Through the county’s adoption of its current housing element in September 2022, the board of supervisors sought to address housing needs and the development of affordable housing. An issue identified was the degree to which short-term rentals impinge on the availability of housing throughout the county. The board requested that the county’s department of land use services study the issue, and carry out an assessment of short-term rentals by today, March 31. Thereafter, the board wanted land use services to collect information on how short-term rentals are affecting long-term housing, to be completed by June 30. Ultimately, the board asked that a presentation of findings be made by August 15, at which point, presumably, the board was to institute a policy, perhaps containing a percentage or numerical limitation on short-term rentals, similar to that in Twentynine Palms.
This, week, however, interim Director of Land Use Services Chad Nottingham said the department had run into a couple of roadblocks in assembling enough information upon which to make a recommendation.
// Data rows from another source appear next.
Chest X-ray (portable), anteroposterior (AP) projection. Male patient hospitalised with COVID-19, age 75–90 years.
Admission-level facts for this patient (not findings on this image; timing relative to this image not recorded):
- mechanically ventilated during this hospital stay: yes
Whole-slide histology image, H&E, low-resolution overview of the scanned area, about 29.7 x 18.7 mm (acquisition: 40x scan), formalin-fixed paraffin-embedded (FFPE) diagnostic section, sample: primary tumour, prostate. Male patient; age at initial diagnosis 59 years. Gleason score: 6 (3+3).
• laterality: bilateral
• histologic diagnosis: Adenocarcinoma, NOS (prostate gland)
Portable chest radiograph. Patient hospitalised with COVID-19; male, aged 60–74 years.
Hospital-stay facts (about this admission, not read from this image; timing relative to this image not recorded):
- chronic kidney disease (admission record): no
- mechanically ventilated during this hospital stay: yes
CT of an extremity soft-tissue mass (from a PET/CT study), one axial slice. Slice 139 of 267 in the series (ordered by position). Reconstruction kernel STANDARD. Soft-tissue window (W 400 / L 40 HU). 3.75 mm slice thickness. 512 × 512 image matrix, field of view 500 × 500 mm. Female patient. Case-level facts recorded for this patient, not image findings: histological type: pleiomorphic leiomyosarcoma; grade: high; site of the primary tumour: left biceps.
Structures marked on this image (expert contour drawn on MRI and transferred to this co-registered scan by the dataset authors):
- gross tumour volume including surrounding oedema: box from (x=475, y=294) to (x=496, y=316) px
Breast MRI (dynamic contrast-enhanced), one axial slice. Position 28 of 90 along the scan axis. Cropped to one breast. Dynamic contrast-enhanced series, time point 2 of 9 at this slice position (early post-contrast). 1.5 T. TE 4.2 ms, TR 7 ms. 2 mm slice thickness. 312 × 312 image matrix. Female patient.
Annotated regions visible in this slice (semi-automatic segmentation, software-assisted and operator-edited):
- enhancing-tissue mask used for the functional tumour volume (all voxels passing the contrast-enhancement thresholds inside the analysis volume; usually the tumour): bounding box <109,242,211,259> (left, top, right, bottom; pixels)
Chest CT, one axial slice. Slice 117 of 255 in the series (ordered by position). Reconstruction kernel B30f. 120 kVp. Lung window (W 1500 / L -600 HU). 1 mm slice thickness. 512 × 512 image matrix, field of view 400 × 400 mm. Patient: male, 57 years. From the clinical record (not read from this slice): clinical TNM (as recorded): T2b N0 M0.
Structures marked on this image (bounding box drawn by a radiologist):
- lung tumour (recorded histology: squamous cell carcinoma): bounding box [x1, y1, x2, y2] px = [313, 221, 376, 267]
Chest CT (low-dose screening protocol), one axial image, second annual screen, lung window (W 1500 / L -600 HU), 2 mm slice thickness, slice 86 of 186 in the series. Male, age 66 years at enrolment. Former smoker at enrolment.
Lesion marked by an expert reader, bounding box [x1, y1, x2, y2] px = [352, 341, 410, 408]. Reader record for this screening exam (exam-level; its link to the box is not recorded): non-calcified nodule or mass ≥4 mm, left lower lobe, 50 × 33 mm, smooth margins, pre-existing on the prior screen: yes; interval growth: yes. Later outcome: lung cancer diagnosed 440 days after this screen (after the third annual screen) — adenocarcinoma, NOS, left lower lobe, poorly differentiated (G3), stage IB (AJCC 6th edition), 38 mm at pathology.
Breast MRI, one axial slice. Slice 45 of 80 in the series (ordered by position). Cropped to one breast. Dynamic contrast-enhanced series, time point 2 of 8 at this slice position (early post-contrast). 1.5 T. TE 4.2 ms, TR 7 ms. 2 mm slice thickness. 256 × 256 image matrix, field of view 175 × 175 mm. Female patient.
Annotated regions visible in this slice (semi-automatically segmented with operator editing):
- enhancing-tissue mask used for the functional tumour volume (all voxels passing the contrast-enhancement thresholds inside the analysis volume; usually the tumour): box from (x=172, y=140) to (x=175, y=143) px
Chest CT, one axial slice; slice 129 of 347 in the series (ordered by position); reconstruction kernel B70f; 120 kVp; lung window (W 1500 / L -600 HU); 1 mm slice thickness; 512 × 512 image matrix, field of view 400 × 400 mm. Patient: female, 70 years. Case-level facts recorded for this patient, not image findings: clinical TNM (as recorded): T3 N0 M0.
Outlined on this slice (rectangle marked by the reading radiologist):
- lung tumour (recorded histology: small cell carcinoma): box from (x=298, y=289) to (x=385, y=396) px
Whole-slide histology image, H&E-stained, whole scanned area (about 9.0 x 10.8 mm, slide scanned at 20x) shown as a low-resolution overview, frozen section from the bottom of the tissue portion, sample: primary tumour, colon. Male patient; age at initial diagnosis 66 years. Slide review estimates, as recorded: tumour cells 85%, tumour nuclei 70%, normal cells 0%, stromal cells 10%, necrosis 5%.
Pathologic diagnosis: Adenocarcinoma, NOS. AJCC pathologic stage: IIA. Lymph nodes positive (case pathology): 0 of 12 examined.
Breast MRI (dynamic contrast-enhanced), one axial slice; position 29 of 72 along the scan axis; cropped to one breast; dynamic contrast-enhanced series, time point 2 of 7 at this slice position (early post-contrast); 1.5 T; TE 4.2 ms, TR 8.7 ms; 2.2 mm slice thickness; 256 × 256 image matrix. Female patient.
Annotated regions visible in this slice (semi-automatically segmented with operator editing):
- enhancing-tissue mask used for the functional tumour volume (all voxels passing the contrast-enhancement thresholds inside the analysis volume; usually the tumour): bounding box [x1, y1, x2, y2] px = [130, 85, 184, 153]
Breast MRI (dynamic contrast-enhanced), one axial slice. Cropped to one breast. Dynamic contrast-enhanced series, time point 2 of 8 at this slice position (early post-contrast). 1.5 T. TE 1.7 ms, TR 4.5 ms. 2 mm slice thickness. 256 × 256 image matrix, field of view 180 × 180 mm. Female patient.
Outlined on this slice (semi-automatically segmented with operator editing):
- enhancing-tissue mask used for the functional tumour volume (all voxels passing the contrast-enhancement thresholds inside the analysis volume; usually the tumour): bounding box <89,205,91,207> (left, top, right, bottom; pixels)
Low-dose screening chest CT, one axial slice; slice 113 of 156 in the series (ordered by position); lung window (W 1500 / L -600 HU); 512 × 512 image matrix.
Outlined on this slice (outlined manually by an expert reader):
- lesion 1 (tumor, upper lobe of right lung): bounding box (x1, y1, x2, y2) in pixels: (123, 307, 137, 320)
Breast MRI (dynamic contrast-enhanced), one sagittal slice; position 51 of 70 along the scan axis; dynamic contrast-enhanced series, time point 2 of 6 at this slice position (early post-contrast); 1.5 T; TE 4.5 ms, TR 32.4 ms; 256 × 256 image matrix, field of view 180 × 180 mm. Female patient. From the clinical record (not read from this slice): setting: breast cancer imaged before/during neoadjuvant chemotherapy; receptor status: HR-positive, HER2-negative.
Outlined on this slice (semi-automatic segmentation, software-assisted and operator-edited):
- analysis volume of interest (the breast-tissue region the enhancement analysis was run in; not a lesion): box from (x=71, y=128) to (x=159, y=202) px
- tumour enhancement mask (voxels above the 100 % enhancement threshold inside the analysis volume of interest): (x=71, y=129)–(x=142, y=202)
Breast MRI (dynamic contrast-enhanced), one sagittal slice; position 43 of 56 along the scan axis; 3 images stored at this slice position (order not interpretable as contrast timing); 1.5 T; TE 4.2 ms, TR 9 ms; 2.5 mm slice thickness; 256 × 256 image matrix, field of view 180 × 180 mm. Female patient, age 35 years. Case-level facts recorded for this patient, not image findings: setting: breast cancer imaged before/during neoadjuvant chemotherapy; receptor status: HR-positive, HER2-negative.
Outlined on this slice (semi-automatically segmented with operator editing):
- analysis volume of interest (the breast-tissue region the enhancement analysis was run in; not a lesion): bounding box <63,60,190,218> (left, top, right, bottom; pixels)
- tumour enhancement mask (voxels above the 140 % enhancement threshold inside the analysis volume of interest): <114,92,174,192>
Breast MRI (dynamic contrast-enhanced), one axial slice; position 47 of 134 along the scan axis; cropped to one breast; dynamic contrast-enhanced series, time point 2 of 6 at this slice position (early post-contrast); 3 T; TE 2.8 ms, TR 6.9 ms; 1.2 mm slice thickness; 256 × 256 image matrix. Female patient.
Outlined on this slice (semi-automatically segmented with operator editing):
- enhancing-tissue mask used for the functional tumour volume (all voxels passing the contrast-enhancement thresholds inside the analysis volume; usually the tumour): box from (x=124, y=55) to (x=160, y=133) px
“Unfortunately, due to the complexity of the data, to make an informed recommendation simply wasn’t available at this time,” Nottingham said. “We pushed hard to get the study done to get the data, but we couldn’t get it in time. We didn’t want to come before you and make an uninformed recommendation on this matter.”
Thus, Nottingham said, his department will begin a public outreach that will last from April to June, it will complete the data collection and study findings should be completed in August. “We’ll brings those findings and any recommendations back to you all later this year in November,” he said.